Exercise aim: For every line in the records below that holds "Summary", make a copy.
"""
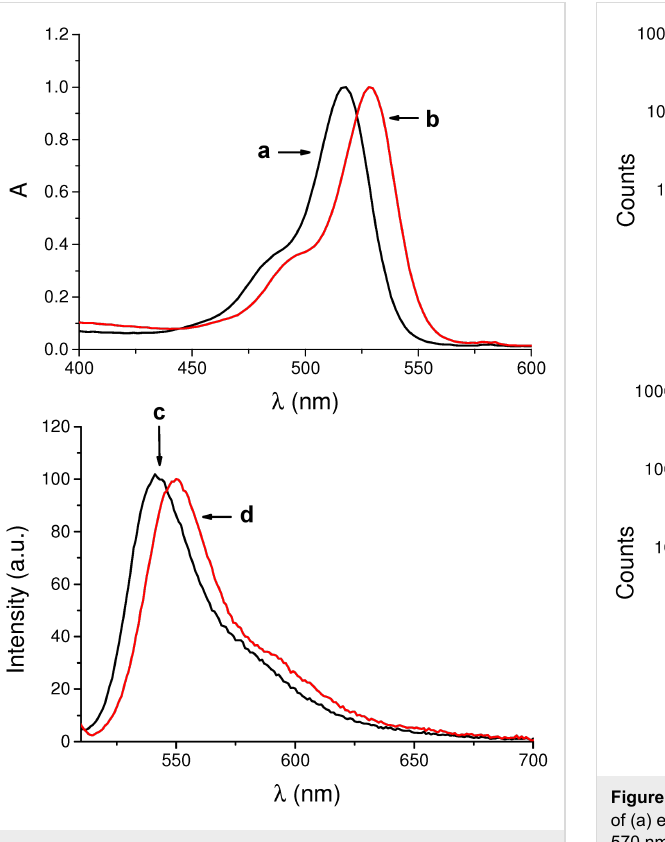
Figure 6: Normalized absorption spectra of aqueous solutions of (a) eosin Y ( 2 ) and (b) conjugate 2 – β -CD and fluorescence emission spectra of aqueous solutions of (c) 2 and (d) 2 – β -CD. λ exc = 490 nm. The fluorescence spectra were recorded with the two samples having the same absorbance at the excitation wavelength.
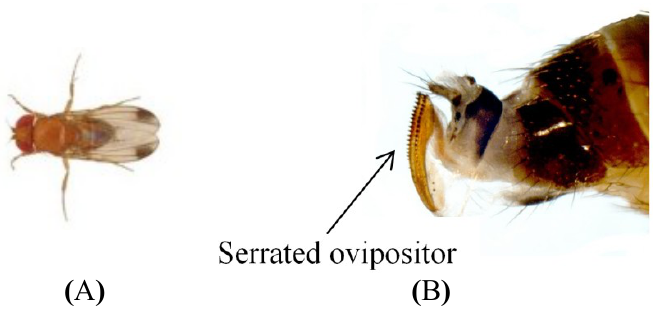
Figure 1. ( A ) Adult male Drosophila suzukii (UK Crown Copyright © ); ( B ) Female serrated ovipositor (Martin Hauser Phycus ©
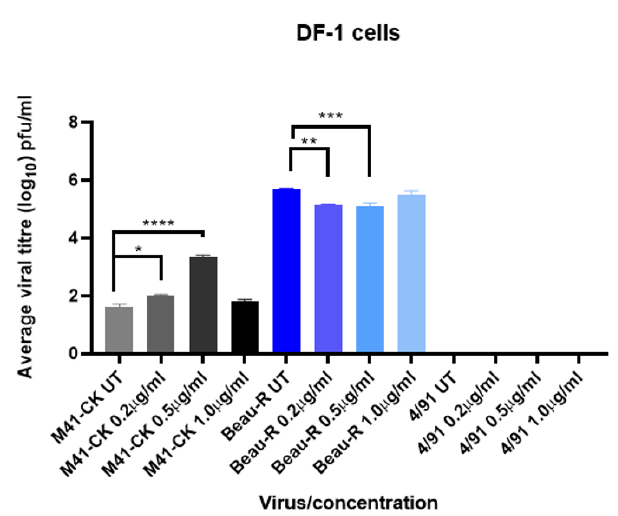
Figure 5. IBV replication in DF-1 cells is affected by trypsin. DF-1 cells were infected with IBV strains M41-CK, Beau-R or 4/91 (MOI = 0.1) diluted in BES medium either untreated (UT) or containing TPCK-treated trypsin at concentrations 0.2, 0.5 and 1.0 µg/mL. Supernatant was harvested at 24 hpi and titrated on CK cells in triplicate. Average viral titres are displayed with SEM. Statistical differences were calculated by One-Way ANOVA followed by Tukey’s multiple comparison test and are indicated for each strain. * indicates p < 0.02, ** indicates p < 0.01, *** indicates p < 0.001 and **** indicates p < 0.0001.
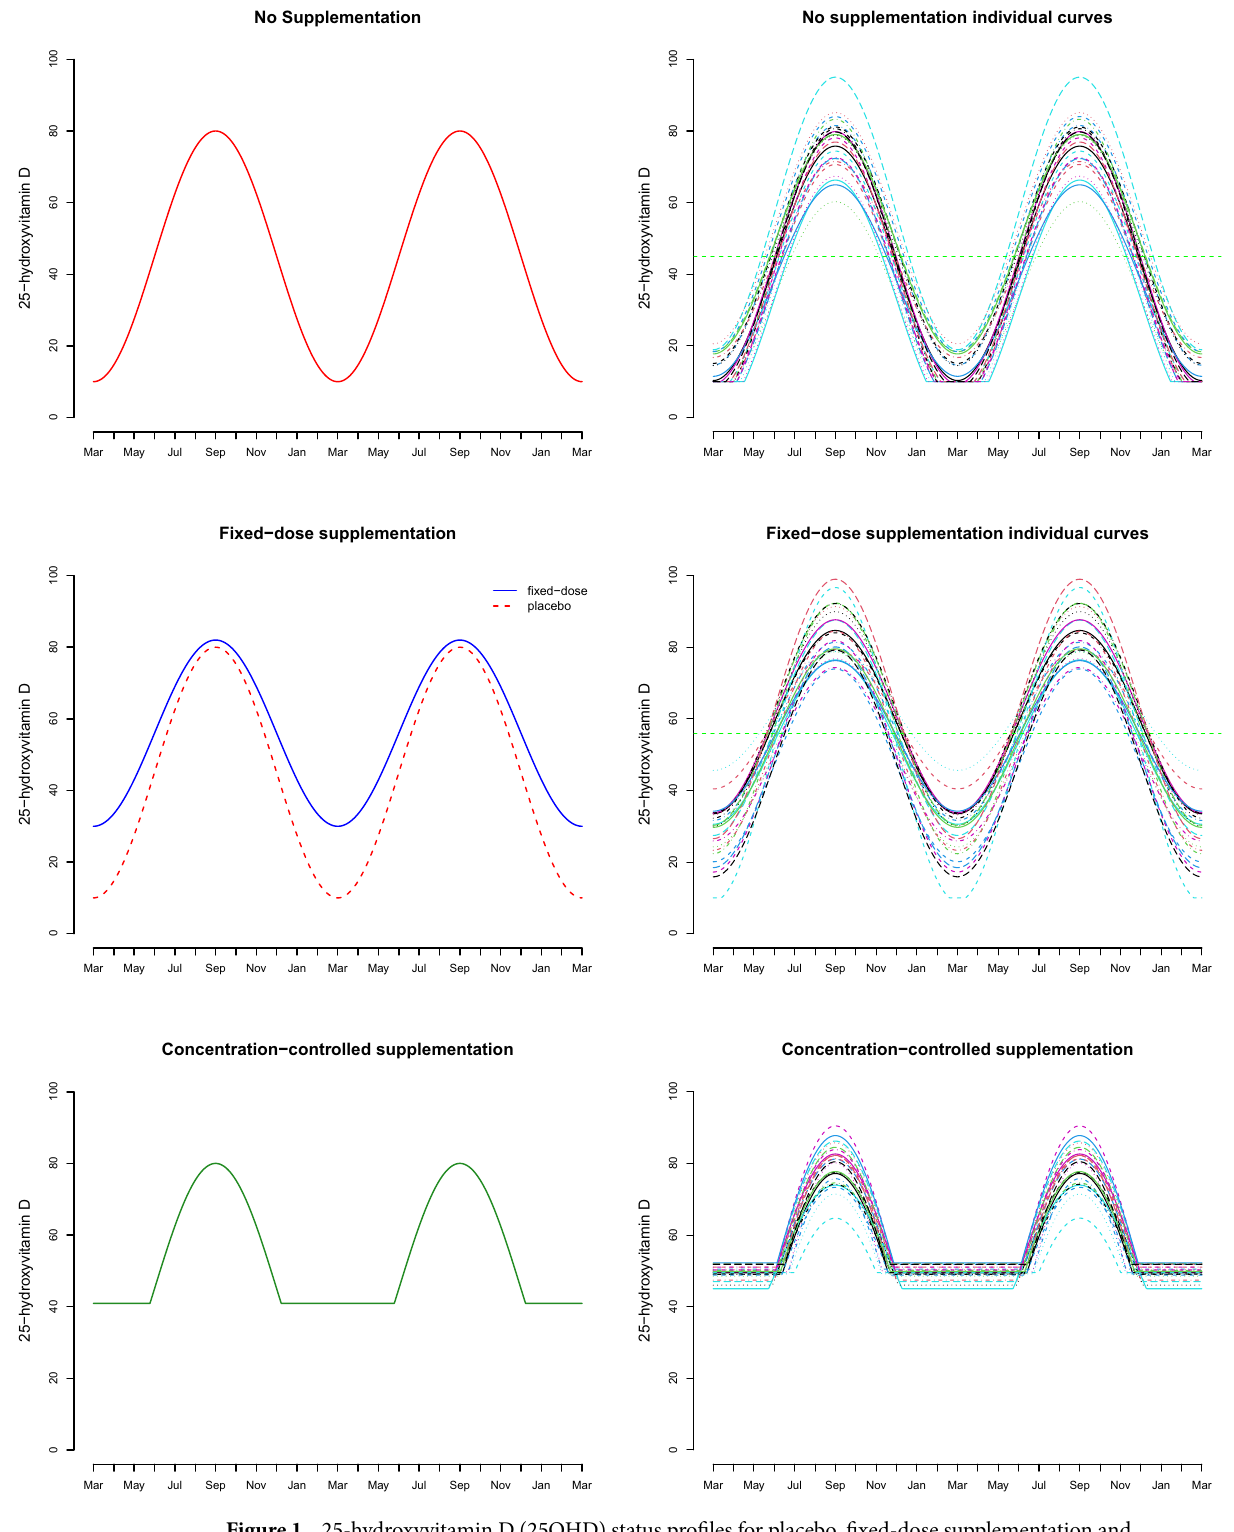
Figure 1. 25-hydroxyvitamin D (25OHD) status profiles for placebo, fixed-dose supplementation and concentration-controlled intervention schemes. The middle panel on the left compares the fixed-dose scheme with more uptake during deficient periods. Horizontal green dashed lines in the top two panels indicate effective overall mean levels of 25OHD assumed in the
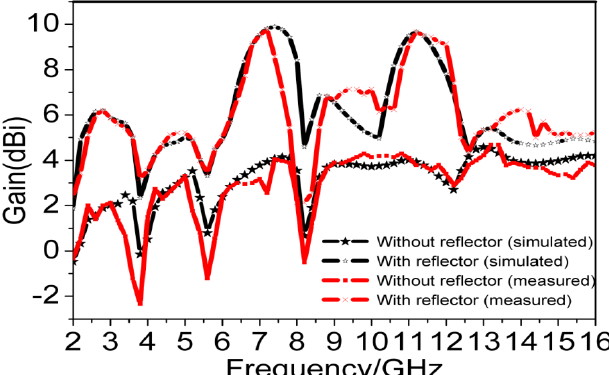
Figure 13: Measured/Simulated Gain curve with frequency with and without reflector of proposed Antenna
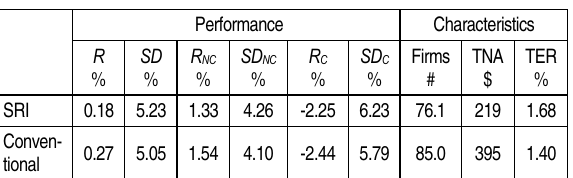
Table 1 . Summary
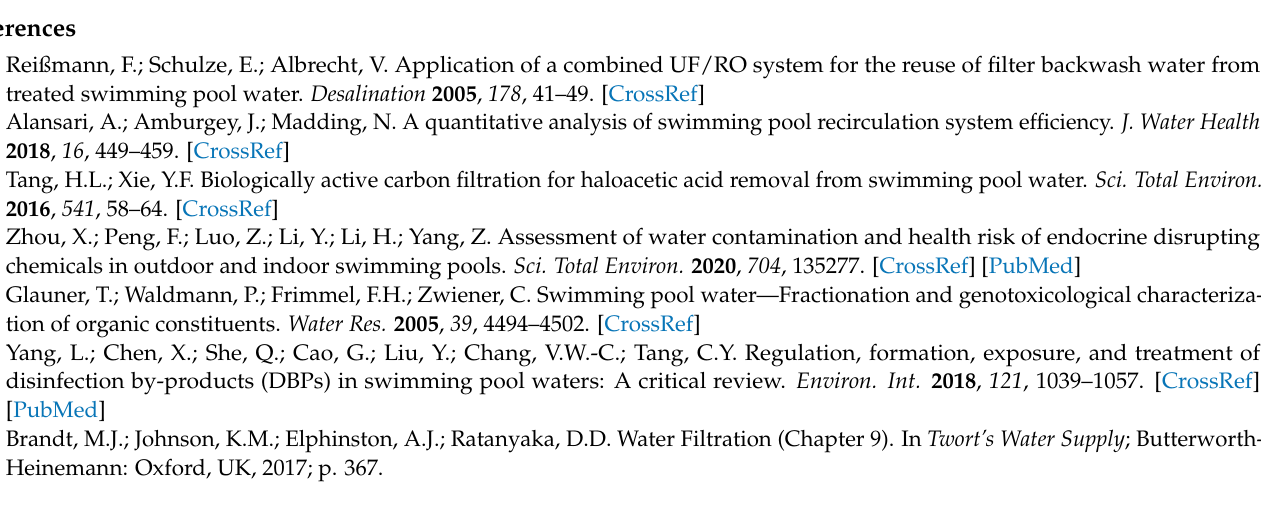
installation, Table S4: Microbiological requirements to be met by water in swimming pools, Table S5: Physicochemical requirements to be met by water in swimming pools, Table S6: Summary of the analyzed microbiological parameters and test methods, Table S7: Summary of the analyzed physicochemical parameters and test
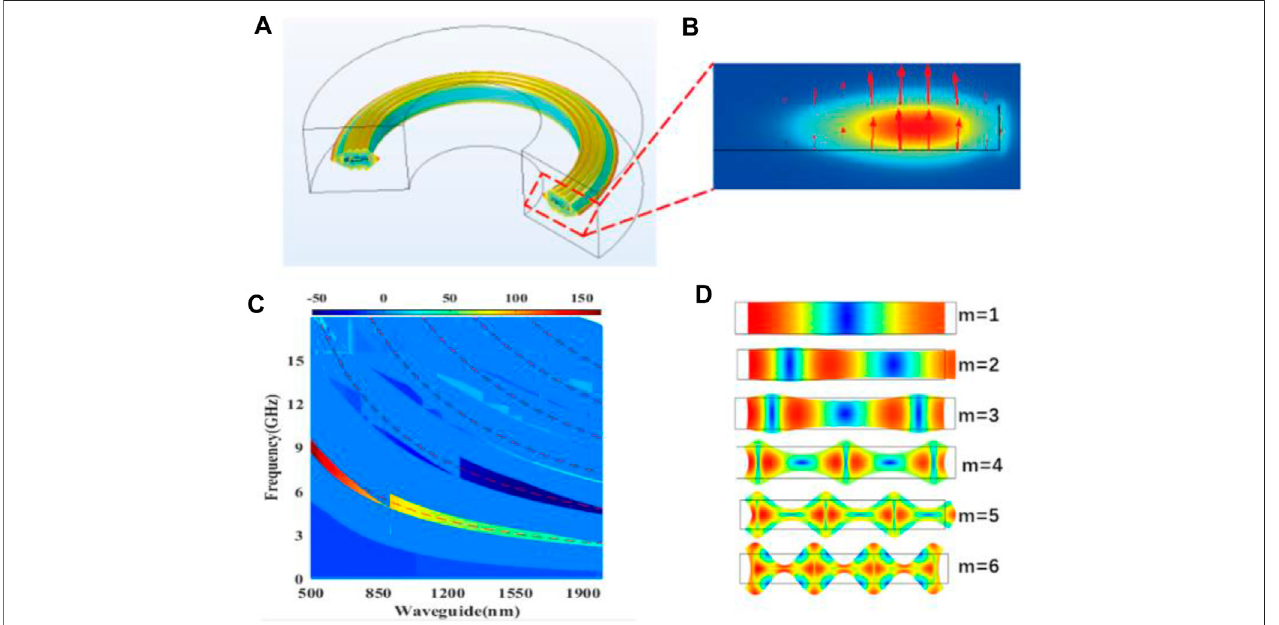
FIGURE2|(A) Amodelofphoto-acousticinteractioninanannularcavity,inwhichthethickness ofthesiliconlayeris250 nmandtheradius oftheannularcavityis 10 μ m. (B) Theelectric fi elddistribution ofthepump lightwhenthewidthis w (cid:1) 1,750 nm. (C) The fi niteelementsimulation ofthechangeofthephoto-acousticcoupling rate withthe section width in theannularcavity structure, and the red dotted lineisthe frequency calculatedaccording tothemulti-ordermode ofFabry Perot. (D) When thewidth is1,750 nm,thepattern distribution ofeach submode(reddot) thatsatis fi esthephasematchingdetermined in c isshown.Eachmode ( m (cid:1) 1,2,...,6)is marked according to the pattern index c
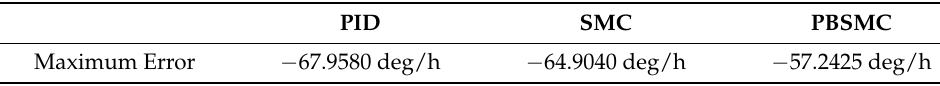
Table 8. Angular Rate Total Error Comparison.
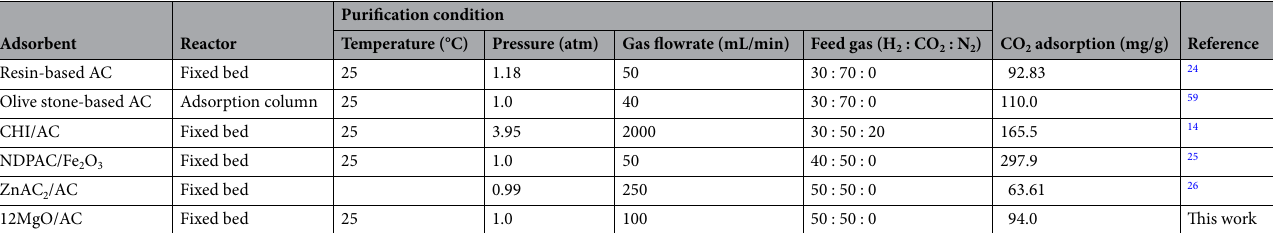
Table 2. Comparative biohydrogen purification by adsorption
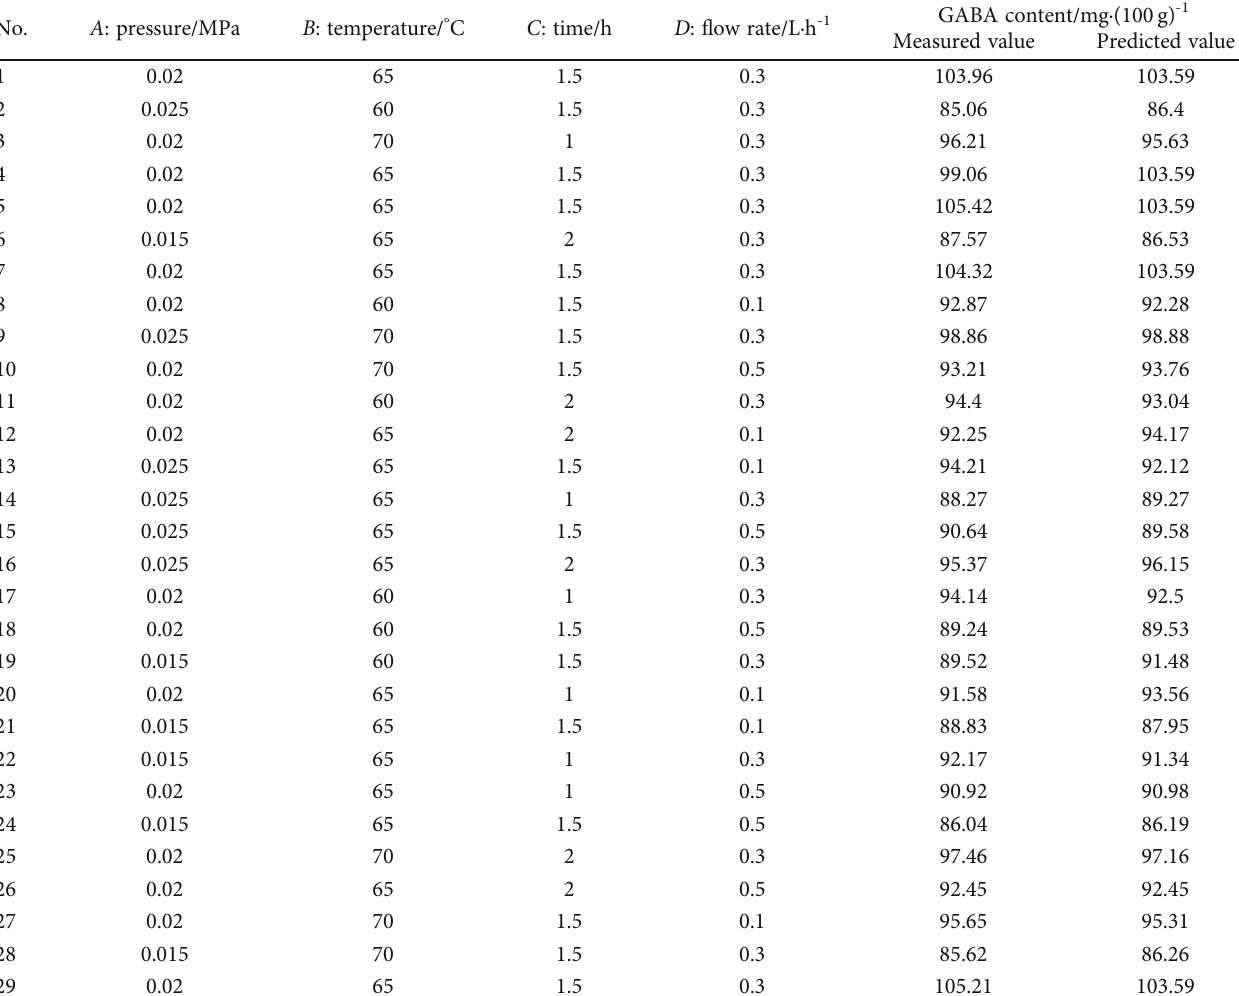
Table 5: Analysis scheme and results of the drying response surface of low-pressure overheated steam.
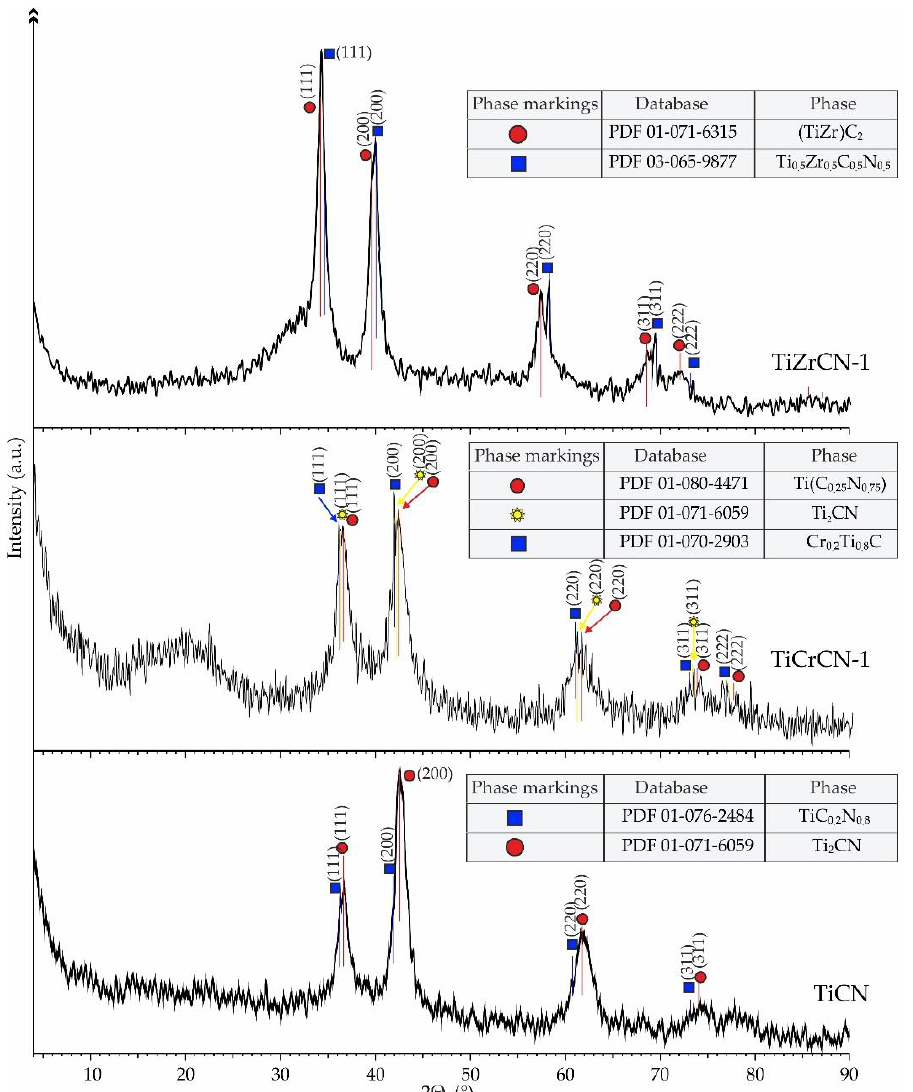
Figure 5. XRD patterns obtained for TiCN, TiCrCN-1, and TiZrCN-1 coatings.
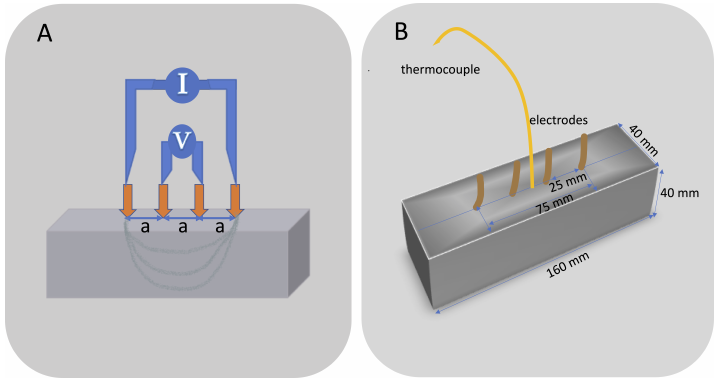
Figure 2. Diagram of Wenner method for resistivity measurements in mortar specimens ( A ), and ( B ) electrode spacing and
"""
Solution to this problem:
Table 1 . Summary
installation, Table S4: Microbiological requirements to be met by water in swimming pools, Table S5: Physicochemical requirements to be met by water in swimming pools, Table S6: Summary of the analyzed microbiological parameters and test methods, Table S7: Summary of the analyzed physicochemical parameters and test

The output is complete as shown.